(Joint position lists)
++++

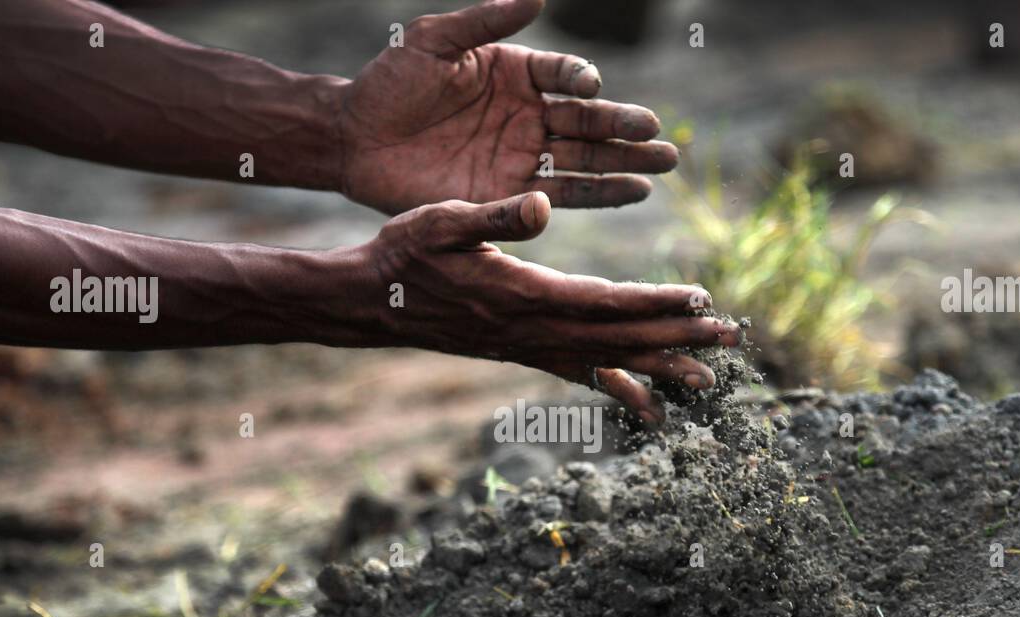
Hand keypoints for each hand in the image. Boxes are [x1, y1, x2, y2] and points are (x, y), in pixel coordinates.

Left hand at [335, 0, 677, 214]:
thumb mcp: (436, 40)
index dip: (578, 80)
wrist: (357, 137)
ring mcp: (522, 157)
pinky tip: (632, 192)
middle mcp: (529, 115)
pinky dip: (597, 195)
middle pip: (587, 122)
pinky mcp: (508, 194)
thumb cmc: (393, 80)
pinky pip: (561, 195)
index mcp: (518, 73)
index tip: (587, 87)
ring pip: (585, 161)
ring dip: (624, 165)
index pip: (564, 75)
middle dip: (624, 129)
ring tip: (662, 166)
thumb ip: (487, 19)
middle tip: (659, 137)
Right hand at [356, 192, 737, 423]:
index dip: (656, 302)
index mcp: (523, 295)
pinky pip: (580, 375)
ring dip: (660, 368)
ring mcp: (530, 347)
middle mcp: (534, 331)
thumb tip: (543, 206)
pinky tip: (647, 405)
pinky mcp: (524, 352)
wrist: (375, 303)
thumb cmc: (405, 254)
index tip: (702, 300)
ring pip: (608, 361)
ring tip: (706, 383)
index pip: (604, 301)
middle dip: (678, 338)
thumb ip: (495, 215)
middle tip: (731, 342)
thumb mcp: (442, 221)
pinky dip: (618, 388)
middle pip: (620, 336)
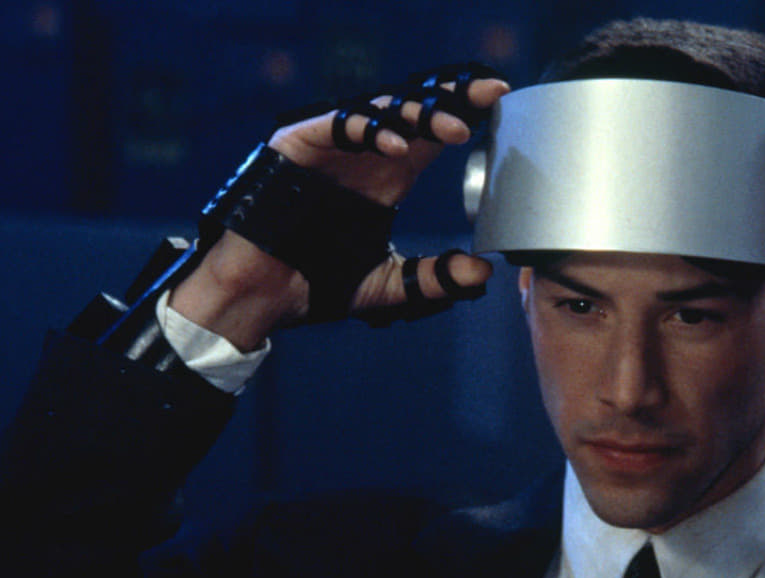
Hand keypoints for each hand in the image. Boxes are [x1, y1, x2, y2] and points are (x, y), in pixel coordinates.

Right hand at [170, 73, 509, 348]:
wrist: (261, 296)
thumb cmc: (318, 281)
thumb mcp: (391, 284)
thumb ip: (435, 278)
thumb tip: (482, 272)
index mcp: (389, 175)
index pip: (433, 132)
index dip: (466, 112)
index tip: (503, 102)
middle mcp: (365, 154)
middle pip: (415, 111)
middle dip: (454, 100)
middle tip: (492, 96)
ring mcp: (331, 147)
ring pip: (381, 110)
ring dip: (419, 114)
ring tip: (454, 129)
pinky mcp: (297, 144)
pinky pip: (336, 125)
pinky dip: (368, 130)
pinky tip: (397, 146)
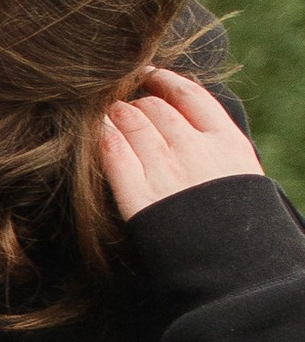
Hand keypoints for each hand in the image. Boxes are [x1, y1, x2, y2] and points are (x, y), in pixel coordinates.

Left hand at [100, 64, 265, 217]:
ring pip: (134, 124)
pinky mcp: (138, 194)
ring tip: (108, 113)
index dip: (165, 81)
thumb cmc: (240, 227)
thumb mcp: (242, 177)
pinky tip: (97, 132)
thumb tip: (198, 136)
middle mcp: (194, 147)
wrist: (233, 265)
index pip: (190, 95)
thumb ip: (219, 151)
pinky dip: (104, 137)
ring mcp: (165, 169)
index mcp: (226, 140)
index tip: (151, 75)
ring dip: (117, 114)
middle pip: (156, 108)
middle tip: (121, 100)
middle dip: (136, 101)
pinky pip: (115, 153)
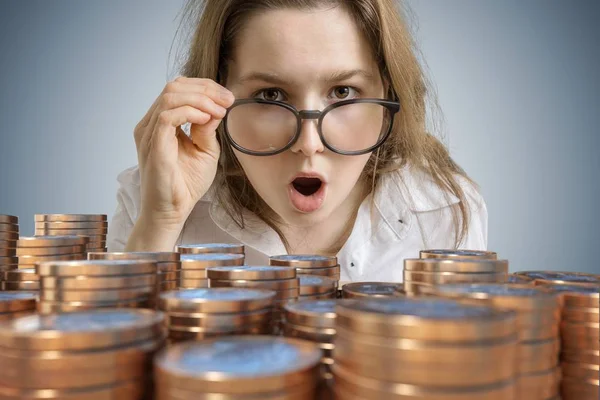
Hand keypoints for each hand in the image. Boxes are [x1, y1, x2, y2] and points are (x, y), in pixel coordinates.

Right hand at [133, 76, 234, 227]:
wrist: (173, 211)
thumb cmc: (186, 184)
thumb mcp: (205, 150)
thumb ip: (208, 128)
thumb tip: (216, 107)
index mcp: (160, 123)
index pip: (179, 89)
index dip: (205, 87)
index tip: (228, 98)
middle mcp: (150, 124)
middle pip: (174, 86)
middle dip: (205, 89)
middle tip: (227, 100)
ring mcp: (149, 133)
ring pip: (170, 96)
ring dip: (201, 99)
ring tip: (219, 110)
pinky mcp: (153, 145)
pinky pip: (167, 116)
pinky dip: (191, 111)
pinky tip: (207, 119)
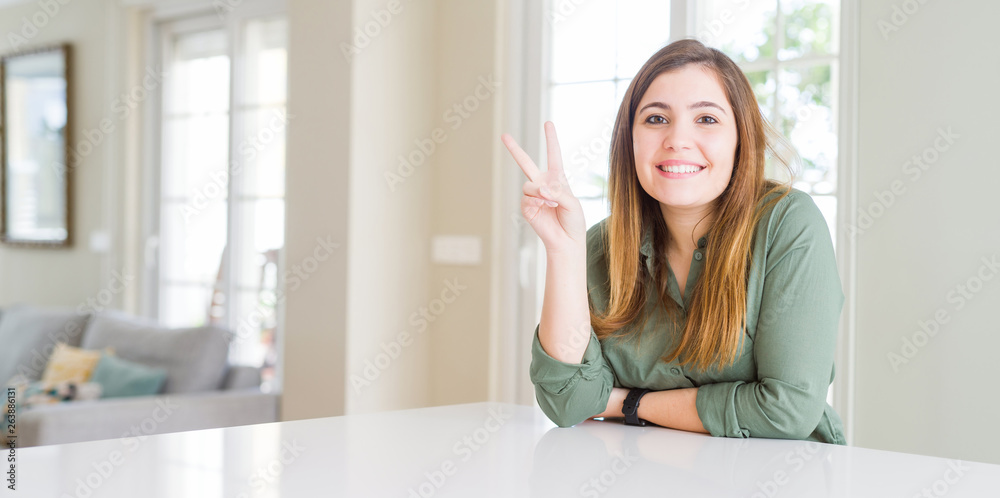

++++

* [Exercise details]: Return the data exactly. Do not carry over any images.

* [Task response]:
Hand keypoints for each hand in the image. Boxes are [x1, y1, x2, y2] and points are (x, y), in pixel coordinates.

Left hand at [335, 0, 677, 214]:
thumb mcp: (436, 40)
index dip: (578, 80)
wrist: (357, 137)
ring mcp: (522, 157)
pinky tip: (632, 192)
middle mcp: (529, 115)
pinky dip: (597, 195)
middle pip: (587, 122)
pinky mcp: (508, 194)
thumb cmc: (393, 80)
pinky pip: (561, 195)
index mcp: (518, 73)
index tip: (587, 87)
ring pip: (585, 161)
ring dip: (624, 165)
index pip: (564, 75)
middle dip: (624, 129)
ring tip: (662, 166)
thumb ip: (487, 19)
middle tip: (659, 137)
Right hand at [356, 192, 737, 423]:
index dip: (656, 302)
index mcp: (523, 295)
pinky pip: (580, 375)
ring dip: (660, 368)
ring mcp: (530, 347)
middle mcp: (534, 331)
thumb tip: (543, 206)
pinky tip: (647, 405)
pinky mcp: (524, 352)
wrist: (375, 303)
thumb cmc: (405, 254)
index tip: (702, 300)
ring pip: (608, 361)
ring tip: (706, 383)
index pip: (604, 301)
middle dip: (678, 338)
thumb ip: (495, 215)
middle tip: (731, 342)
thumb mcp: (442, 221)
pinky dip: (618, 388)
middle pip: (620, 336)
Hand keypoints for each hand in the image. Boxes are [x1, y1, x2, y2] and points are (x, y), in pixel coordinates.

Right hand at [170, 73, 509, 348]:
wrist: (261, 296)
thumb cmc: (318, 281)
thumb mcp: (391, 284)
thumb ip: (435, 278)
thumb tip: (482, 272)
index mcp: (389, 175)
index pip: (433, 132)
index dip: (466, 112)
index tip: (503, 102)
middle mcp: (365, 154)
middle pip: (415, 111)
middle dip: (454, 100)
middle tip: (492, 96)
ring mcp: (331, 147)
ring pip: (381, 110)
ring dip: (419, 114)
ring tip: (454, 129)
pinky mcp: (297, 144)
pinky pip: (336, 125)
pinky dip: (368, 130)
pinky tip: (397, 146)
Hand keypoints for each hand in the image. Boxes are [x1, y1, x2, y2] and points are (x, y), in pixel coordinates.

Left hand at [100, 64, 265, 217]:
ring pip: (134, 124)
pinky mcp: (138, 194)
ring tip: (108, 113)
index dip: (165, 81)
thumb cmc: (240, 227)
thumb mcp: (242, 177)
pinky tip: (97, 132)
thumb tip: (198, 136)
middle mcp: (194, 147)
wrist: (233, 265)
index pip: (190, 95)
thumb ip: (219, 151)
pinky dip: (104, 137)
ring mcp: (165, 169)
index mcp: (226, 140)
index tip: (151, 75)
ring dip: (117, 114)
middle pip: (156, 108)
middle tip: (121, 100)
middle dip: (136, 101)
pinky pip: (115, 153)
Hand keypoints for each hand in the image. Boxes are [x1, y1, x2, y2] and points are (x, y), in pixel coordinates.

Right hand at [133, 76, 234, 227]:
wrist: (173, 211)
thumb cmc: (186, 184)
thumb mcp: (205, 150)
thumb ip: (208, 128)
thumb tip: (216, 107)
index mcp: (160, 123)
index pip: (179, 89)
index dip: (205, 87)
index tip: (228, 98)
middle mcp: (150, 124)
middle pip: (174, 86)
middle dip: (205, 89)
middle tip: (227, 100)
ring mcp: (149, 133)
ring pip: (170, 96)
ring dip: (201, 99)
ring tip: (219, 110)
pinky mcp: (153, 145)
pinky pip: (167, 116)
pinky dip: (191, 111)
pinky tip: (207, 119)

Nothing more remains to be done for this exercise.